§ **Description of the task**: Pictures must not be copied, but every entry must be reproduced exactly.

§ **Data to use**:
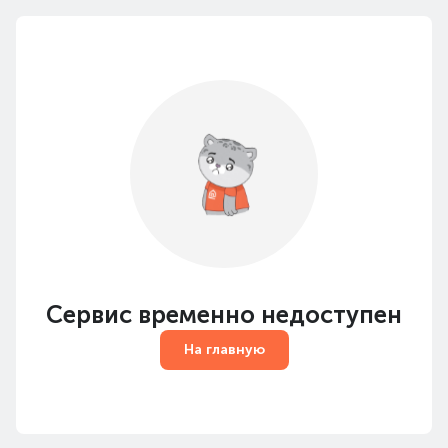
Сервис временно недоступен
На главную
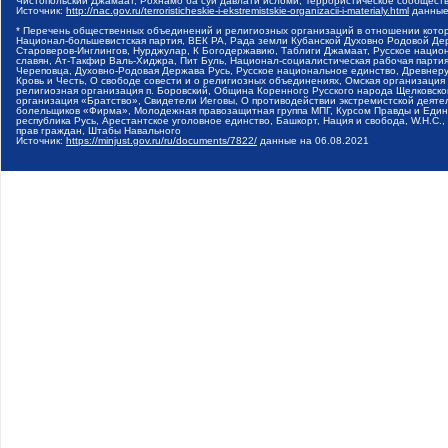
Чистопольский Джамаат, Рохнамо ба суи давлати исломи, Террористическое сообщест
Источник:
http://nac.gov.ru/terroristicheskie-i-ekstremistskie-organizacii-i-materialy.html
данные
* Перечень общественных объединений и религиозных организаций в отношении котор
Национал-большевистская партия, ВЕК РА, Рада земли Кубанской Духовно Родовой Де
Староверов-Инглингов, Нурджулар, К Богодержавию, Таблиги Джамаат, Русское наци
славян, Ат-Такфир Валь-Хиджра, Пит Буль, Национал-социалистическая рабочая парт
Череповца, Духовно-Родовая Держава Русь, Русское национальное единство, Древнер
Кровь и Честь, О свободе совести и о религиозных объединениях, Омская организаци
религиозная организация п. Боровский, Община Коренного Русского народа Щелковског
организация «Братство», Свидетели Иеговы, О противодействии экстремистской деяте
болельщиков «Фирма», Молодежная правозащитная группа МПГ, Курсом Правды и Единен
республика Русь, Арестантское уголовное единство, Башкорт, Нация и свобода, W.H.С
прав граждан, Штабы Навального
Источник:
https://minjust.gov.ru/ru/documents/7822/
данные на
06.08.2021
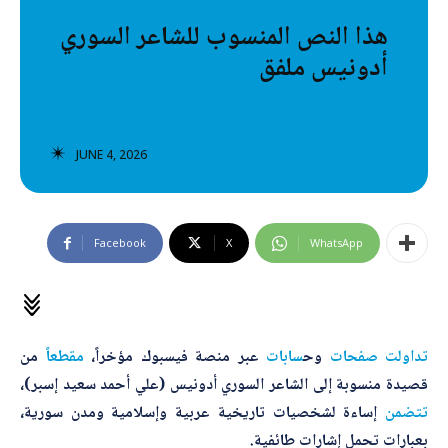
تصنيفات إضافية
هذا النص المنسوب للشاعر السوري
أدونيس ملفق
المعلومات الخاطئة
المعلومات المضللة
تحقق
JUNE 4, 2026
رئيسية
Facebook
X
WhatsApp
تداولت
صفحات
وح
سابات
عبر منصة فيسبوك مؤخراً،
مقطعاً
من
قصيدة منسوبة إلى الشاعر السوري
أدونيس
(علي أحمد سعيد إسبر)،
تتضمن
إساءة لشخصيات تاريخية عربية وإسلامية ومدن سورية،
بعبارات تحمل إشارات طائفية.
ا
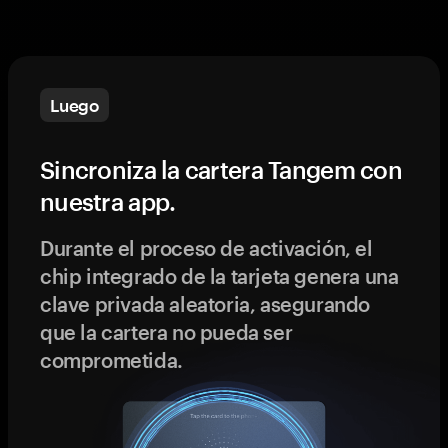
Luego
Sincroniza la cartera Tangem con
nuestra app.
Durante el proceso de activación, el
chip integrado de la tarjeta genera una
clave privada aleatoria, asegurando
que la cartera no pueda ser
comprometida.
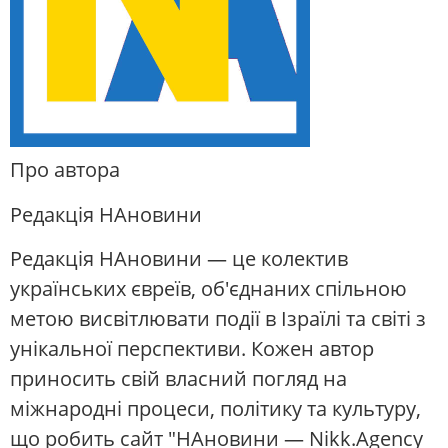
Про автора
Редакція НАновини
Редакція НАновини — це колектив
українських євреїв, об'єднаних спільною
метою висвітлювати події в Ізраїлі та світі з
унікальної перспективи. Кожен автор
приносить свій власний погляд на
міжнародні процеси, політику та культуру,
що робить сайт "НАновини — Nikk.Agency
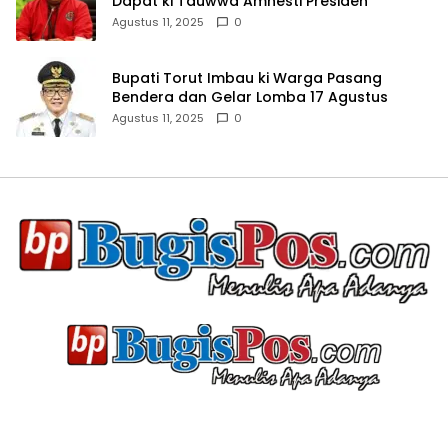
Dapat ki Tauwwa Amnesti Presiden
Agustus 11, 2025
0
Bupati Torut Imbau ki Warga Pasang
Bendera dan Gelar Lomba 17 Agustus
Agustus 11, 2025
0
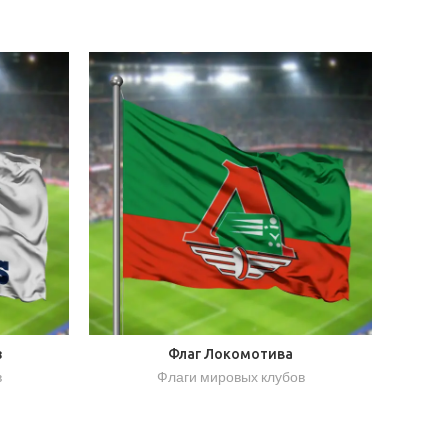
з
Флаг Локомотива
в
Флаги мировых клубов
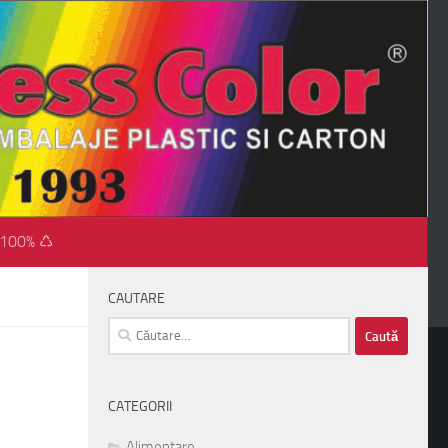
 100% ♺
CAUTARE
Caută
după:
CATEGORII
Alimentare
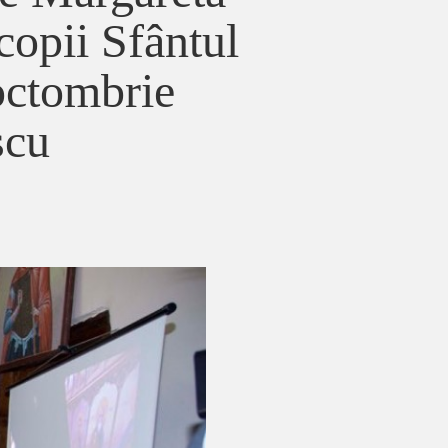
copii Sfântul
 octombrie
scu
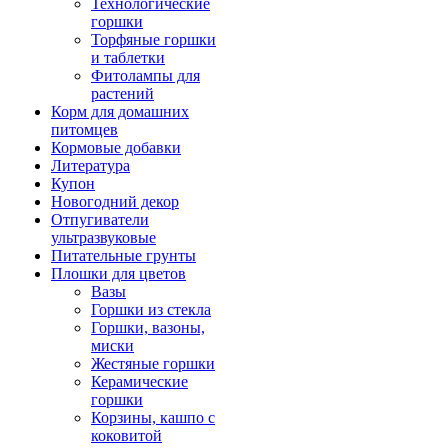
Технологические
горшки
Торфяные горшки
и таблетки
Фитолампы для
растений
Корм для домашних
питомцев
Кормовые добавки
Литература
Купон
Новогодний декор
Отпугиватели
ультразвуковые
Питательные грунты
Плошки для цветов
Вазы
Горшки из стекла
Горшки, вазоны,
миски
Жестяные горшки
Керамические
горшки
Корзины, кашпо с
коковитой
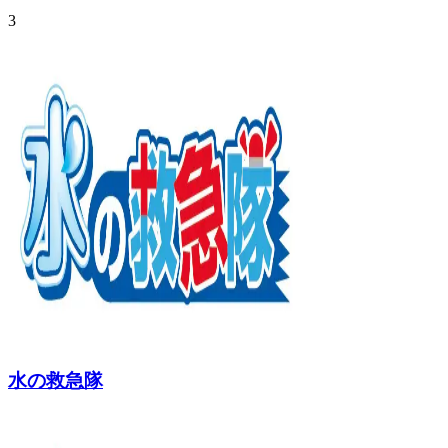
3
水の救急隊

§ **Final answer**:
Сервис временно недоступен
На главную
Чистопольский Джамаат, Рохнамо ба суи давлати исломи, Террористическое сообщест
Источник:
http://nac.gov.ru/terroristicheskie-i-ekstremistskie-organizacii-i-materialy.html
данные
* Перечень общественных объединений и религиозных организаций в отношении котор
Национал-большевистская партия, ВЕК РА, Рада земли Кубанской Духовно Родовой Де
Староверов-Инглингов, Нурджулар, К Богодержавию, Таблиги Джамаат, Русское наци
славян, Ат-Такфир Валь-Хиджра, Пит Буль, Национал-социалистическая рабочая парт
Череповца, Духовно-Родовая Держава Русь, Русское национальное единство, Древнер
Кровь и Честь, О свободе совести и о религиозных объединениях, Омская организаци
религиозная организация п. Боровский, Община Коренного Русского народа Щелковског
организация «Братство», Свидетели Иеговы, О противодействии экстремистской деяте
болельщиков «Фирма», Молодежная правозащитная группа МПГ, Курсом Правды и Единен
республика Русь, Арестантское уголовное единство, Башкорт, Нация и свобода, W.H.С
прав граждан, Штабы Навального
Источник:
https://minjust.gov.ru/ru/documents/7822/
данные на
06.08.2021
تصنيفات إضافية
هذا النص المنسوب للشاعر السوري
أدونيس ملفق
المعلومات الخاطئة
المعلومات المضللة
تحقق
JUNE 4, 2026
رئيسية
Facebook
X
WhatsApp
تداولت
صفحات
وح
سابات
عبر منصة فيسبوك مؤخراً،
مقطعاً
من
قصيدة منسوبة إلى الشاعر السوري
أدونيس
(علي أحمد سعيد إسبر)،
تتضمن
إساءة لشخصيات تاريخية عربية وإسلامية ومدن سورية،
بعبارات تحمل إشارات طائفية.
ا
Luego
Sincroniza la cartera Tangem con
nuestra app.
Durante el proceso de activación, el
chip integrado de la tarjeta genera una
clave privada aleatoria, asegurando
que la cartera no pueda ser
comprometida.
Про автора
Редакція НАновини
Редакція НАновини — це колектив
українських євреїв, об'єднаних спільною
метою висвітлювати події в Ізраїлі та світі з
унікальної перспективи. Кожен автор
приносить свій власний погляд на
міжнародні процеси, політику та культуру,
що робить сайт "НАновини — Nikk.Agency
Dapat ki Tauwwa Amnesti Presiden
Agustus 11, 2025
0
Bupati Torut Imbau ki Warga Pasang
Bendera dan Gelar Lomba 17 Agustus
Agustus 11, 2025
0
з
Флаг Локомотива
в
Флаги мировых клубов
 100% ♺
CAUTARE
Caută
după:
CATEGORII
Alimentare
copii Sfântul
 octombrie
scu
Технологические
горшки
Торфяные горшки
и таблетки
Фитолампы для
растений
Корм для домашних
питомцев
Кормовые добавки
Литература
Купон
Новогодний декор
Отпугиватели
ультразвуковые
Питательные грунты
Плошки для цветов
Вазы
Горшки из стекла
Горшки, вазоны,
миски
Жестяные горшки
Керамические
горшки
Корзины, кашпо с
коковитой
3
水の救急隊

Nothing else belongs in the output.